A Fitting Reunion - The Story of my First Buck since my Grandfathers Passing

A Fitting Reunion - The Story of my First Buck since my Grandfathers Passing

3/24/2019

I’ve written about my grandfather before and I hope that this story will touch you in a way that causes change in your life. Walter Edwards, my Grandfather, was a Preacher since birth. He shook your hand hard and paid special attention to the person he was speaking with. He made you feel like the most important person in the room and gave all the glory to God. He began our tennis tradition and the love of Kentucky Basketball. He was my best friend.

After his passing in August 2018, I had hit a moment in my life that I hope to never feel again. For those of you who have lost people that you are close with, I now somewhat understand the feeling that you have in that moment and the moments after. My buddy, Mike Jones, recently told me about how life is a book and that is just the end of a chapter – good things that come from reading that chapter is that you will always have those memories with that person.

Fast forward to November 16th, only a few months later, and it’s a frozen, iced-over, Friday morning. Will and I knew we were in for a cold morning as it had rained overnight and then dropped into the 20’s. There was ice all over the trees but the coffee was warm and our spirits were high. Mid-November is the BEST time to be in the woods in middle Tennessee. The rut is an exhilarating time, I would always tell a hunter to never leave the woods if possible during the rut. If you want to increase your chances on killing a big buck, the rut is the time to make it happen.

Willy and I began our very slow drive to the back side of the farm where we would begin the trek to the stand we call the “Condo” since it could easily fit 4 people. With all of the ice on the roads and trees, it was extremely slick and lots of trees and branches had fallen with the weight of the ice – we began to discuss how we weren’t sure how the morning would go – but what else we were doing, right?

Once we got to the gate, we loaded up and began the mile walk to the stand. Constant crunching and a little breeze gave way to quite a brisk morning. With temperatures in the 20’s we were in for a chilly morning. Knowing there may be several large bucks around, we got into the stand as quietly as possible and made sure to unload our gear in an extremely careful manner. With it being our first big morning out together and first time filming, we wanted to make sure we made the most of our time and moments. Once settled, we began to see some orange and pink poke through the trees and under the clouds. Glassing the 200-yard-long field, simultaneously, Will and I both spot the figure of a large deer in the field with faint shadows of antlers. It’s way too early for us to take any kind of shot but it definitely got our blood pumping and excited for what was to come.

GIVEN INFORMATION =
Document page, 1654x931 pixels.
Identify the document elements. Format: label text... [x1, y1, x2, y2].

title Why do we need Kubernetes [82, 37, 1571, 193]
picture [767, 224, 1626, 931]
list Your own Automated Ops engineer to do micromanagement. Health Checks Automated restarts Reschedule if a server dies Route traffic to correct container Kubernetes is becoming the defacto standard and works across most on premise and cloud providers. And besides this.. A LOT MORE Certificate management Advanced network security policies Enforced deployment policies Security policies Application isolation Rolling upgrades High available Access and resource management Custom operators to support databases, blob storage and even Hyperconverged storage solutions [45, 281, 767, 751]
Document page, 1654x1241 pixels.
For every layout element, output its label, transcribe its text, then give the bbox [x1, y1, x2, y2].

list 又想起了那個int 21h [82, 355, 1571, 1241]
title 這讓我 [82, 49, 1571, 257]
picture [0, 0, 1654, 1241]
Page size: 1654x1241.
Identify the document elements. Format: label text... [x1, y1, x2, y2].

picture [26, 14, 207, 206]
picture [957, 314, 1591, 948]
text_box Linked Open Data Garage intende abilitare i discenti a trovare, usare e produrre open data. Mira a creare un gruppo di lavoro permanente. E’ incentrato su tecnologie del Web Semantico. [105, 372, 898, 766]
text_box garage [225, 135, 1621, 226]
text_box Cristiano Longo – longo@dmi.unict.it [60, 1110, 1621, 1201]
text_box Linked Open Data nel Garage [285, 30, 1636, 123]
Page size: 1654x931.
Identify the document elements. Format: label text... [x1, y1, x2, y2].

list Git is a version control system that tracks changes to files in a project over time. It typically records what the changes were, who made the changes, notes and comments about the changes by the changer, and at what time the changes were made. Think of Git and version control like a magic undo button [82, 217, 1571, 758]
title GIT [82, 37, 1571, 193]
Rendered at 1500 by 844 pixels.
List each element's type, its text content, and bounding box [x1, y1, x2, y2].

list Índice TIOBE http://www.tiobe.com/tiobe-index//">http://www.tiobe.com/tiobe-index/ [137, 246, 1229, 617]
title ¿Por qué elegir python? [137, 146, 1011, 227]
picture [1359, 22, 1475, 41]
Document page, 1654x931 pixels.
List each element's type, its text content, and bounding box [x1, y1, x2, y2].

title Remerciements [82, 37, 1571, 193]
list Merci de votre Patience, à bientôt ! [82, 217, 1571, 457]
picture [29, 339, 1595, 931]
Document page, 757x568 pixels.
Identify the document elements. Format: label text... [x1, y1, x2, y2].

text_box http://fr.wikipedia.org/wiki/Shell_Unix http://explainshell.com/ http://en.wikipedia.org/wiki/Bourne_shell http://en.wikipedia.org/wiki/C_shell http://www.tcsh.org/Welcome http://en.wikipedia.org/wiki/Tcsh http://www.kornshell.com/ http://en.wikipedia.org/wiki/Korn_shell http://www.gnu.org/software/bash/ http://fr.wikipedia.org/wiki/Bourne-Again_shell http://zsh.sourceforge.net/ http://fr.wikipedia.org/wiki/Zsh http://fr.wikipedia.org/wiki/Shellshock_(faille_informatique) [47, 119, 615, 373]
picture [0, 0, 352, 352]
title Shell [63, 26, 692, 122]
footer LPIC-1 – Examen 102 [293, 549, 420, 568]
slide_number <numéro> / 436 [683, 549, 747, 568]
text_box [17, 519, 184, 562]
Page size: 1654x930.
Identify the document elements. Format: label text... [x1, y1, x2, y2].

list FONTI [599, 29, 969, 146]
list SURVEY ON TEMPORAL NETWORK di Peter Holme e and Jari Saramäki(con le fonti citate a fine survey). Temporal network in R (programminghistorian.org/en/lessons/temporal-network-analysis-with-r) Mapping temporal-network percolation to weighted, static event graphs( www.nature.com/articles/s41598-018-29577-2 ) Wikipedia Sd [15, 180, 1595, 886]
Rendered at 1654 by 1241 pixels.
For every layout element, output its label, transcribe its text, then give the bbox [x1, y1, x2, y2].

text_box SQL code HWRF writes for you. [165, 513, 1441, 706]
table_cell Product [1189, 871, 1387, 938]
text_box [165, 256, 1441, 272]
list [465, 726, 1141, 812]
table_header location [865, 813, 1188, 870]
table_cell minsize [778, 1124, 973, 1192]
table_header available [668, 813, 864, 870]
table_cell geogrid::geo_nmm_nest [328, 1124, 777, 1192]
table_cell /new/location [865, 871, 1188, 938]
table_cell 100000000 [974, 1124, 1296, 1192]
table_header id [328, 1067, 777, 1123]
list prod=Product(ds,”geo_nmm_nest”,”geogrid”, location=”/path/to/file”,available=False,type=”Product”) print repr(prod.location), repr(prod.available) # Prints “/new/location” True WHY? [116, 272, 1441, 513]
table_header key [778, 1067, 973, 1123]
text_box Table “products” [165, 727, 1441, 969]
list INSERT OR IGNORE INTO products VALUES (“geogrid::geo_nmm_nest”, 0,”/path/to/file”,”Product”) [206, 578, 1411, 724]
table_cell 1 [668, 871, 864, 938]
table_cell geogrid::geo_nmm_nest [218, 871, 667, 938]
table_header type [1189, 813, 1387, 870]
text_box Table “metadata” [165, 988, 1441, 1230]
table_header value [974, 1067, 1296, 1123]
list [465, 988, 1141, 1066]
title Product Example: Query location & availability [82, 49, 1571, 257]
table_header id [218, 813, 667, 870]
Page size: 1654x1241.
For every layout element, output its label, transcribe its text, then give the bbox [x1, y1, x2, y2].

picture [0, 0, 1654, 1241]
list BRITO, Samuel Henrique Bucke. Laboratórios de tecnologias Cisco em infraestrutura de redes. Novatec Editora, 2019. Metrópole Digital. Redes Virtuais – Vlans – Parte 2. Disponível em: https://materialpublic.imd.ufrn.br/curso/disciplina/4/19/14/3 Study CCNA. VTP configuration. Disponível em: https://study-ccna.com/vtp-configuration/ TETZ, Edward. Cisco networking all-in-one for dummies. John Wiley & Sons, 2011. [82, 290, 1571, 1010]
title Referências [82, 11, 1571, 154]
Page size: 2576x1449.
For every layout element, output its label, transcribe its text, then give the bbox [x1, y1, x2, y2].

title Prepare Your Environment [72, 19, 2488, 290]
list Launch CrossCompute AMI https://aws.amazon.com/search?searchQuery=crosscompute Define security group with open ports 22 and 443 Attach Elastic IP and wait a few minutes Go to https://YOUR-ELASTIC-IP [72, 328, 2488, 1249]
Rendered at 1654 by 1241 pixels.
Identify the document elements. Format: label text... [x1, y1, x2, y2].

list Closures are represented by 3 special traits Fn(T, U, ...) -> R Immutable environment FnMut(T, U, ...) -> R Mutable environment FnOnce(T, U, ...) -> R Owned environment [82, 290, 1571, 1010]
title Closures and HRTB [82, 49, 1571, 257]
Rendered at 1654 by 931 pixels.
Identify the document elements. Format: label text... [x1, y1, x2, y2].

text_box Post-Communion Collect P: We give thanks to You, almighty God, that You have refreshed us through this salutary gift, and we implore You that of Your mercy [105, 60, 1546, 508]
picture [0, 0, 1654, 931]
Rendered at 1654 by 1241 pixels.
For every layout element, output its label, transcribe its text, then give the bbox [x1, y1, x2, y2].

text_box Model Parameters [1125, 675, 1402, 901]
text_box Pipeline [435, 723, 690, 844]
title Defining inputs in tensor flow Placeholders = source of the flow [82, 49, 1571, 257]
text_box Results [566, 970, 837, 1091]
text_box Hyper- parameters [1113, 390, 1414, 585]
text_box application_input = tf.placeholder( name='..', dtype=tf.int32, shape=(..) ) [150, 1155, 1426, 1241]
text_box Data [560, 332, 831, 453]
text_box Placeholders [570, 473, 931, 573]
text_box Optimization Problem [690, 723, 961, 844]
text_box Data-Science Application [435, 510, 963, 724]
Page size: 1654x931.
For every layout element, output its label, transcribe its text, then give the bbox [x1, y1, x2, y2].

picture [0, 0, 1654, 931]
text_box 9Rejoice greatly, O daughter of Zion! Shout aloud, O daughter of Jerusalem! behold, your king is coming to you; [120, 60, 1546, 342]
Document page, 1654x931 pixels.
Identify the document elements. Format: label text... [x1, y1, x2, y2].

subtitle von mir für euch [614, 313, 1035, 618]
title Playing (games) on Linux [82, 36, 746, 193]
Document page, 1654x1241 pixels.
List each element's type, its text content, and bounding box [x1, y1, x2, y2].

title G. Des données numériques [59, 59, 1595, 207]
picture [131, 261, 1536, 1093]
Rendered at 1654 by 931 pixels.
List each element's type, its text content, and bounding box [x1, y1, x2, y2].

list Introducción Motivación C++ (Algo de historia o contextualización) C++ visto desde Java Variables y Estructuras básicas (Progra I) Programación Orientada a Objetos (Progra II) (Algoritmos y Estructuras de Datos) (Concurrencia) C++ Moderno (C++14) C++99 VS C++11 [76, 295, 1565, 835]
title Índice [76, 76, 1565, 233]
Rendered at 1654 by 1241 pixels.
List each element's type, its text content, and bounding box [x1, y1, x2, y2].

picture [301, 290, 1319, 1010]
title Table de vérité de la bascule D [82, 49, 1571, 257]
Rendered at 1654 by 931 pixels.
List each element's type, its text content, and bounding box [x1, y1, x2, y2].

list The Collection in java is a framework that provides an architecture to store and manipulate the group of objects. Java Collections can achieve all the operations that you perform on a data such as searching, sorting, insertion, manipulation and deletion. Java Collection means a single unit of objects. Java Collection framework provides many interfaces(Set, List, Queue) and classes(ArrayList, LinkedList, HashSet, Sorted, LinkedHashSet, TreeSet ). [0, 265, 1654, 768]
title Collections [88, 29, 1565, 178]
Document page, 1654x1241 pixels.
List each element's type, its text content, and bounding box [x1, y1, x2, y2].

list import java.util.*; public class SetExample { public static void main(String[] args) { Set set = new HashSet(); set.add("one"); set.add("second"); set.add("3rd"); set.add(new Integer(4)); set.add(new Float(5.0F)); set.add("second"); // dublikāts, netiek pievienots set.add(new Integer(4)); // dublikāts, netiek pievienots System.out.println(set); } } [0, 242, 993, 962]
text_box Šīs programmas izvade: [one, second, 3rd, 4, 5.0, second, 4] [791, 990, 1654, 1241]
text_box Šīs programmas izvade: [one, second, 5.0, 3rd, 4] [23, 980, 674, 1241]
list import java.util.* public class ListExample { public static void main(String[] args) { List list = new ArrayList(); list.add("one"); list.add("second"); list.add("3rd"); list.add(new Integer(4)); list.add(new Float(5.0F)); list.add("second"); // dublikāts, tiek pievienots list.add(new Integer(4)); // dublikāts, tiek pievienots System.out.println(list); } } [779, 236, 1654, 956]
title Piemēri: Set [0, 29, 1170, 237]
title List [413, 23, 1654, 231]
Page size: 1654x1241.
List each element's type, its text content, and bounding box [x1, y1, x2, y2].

WORK INSTRUCTIONS = In the hunting story, why do the hunters call their stand the "Condo"?

SOLUTION BELOW = It could easily fit four people.